Compared to the same period in 2024, the increase is even more drastic, with a 164% year-on-year surge. The DMO attributes the ballooning debt service obligations to persistent fiscal pressures caused by underperforming government revenues.

One of the key drivers of the spike was the significant growth in Nigerian Treasury Bills (NTBs), which more than doubled to ₦961 billion in Q1 2025 from ₦374 billion in Q4 2024. Consequently, NTBs now account for 36.8% of the country’s domestic debt service, up from 23.7% in the previous quarter.
Additionally, interest payments on Federal Government of Nigeria (FGN) bonds remained a major burden, constituting 54% of total debt servicing costs. The cost of servicing these bonds rose by 47% year-on-year, reaching over ₦1.4 trillion.
The DMO also reported interest payments of nearly ₦68 billion on foreign exchange (FX)-denominated domestic bonds during the same period.
Looking ahead, the office warned that debt servicing will continue to consume a significant portion of federal revenues, raising concerns about Nigeria’s long-term fiscal sustainability.

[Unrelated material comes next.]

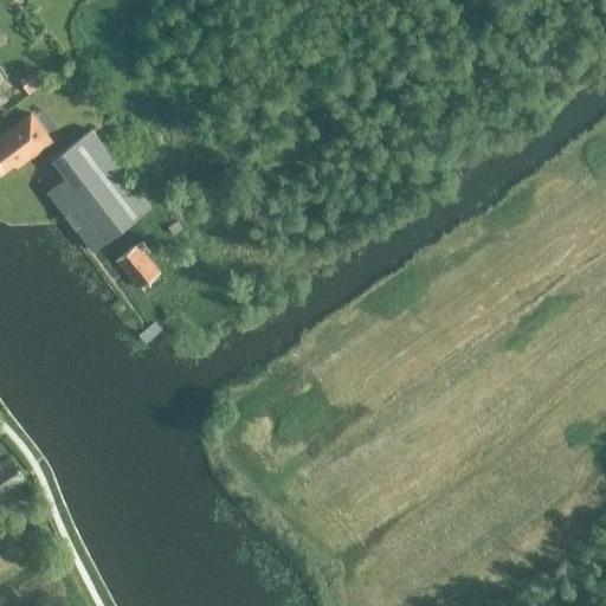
[(19,82),(28,94),(44,83),(36,70),(19,82)]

Although the government is banking on proposed tax reforms to boost revenue generation, the implementation of these measures is not expected to begin until 2026, delaying any immediate relief for the country’s strained finances.
The report paints a worrying picture for Nigeria’s economic outlook, with debt servicing costs rapidly outpacing revenue growth and leaving little fiscal room for development spending.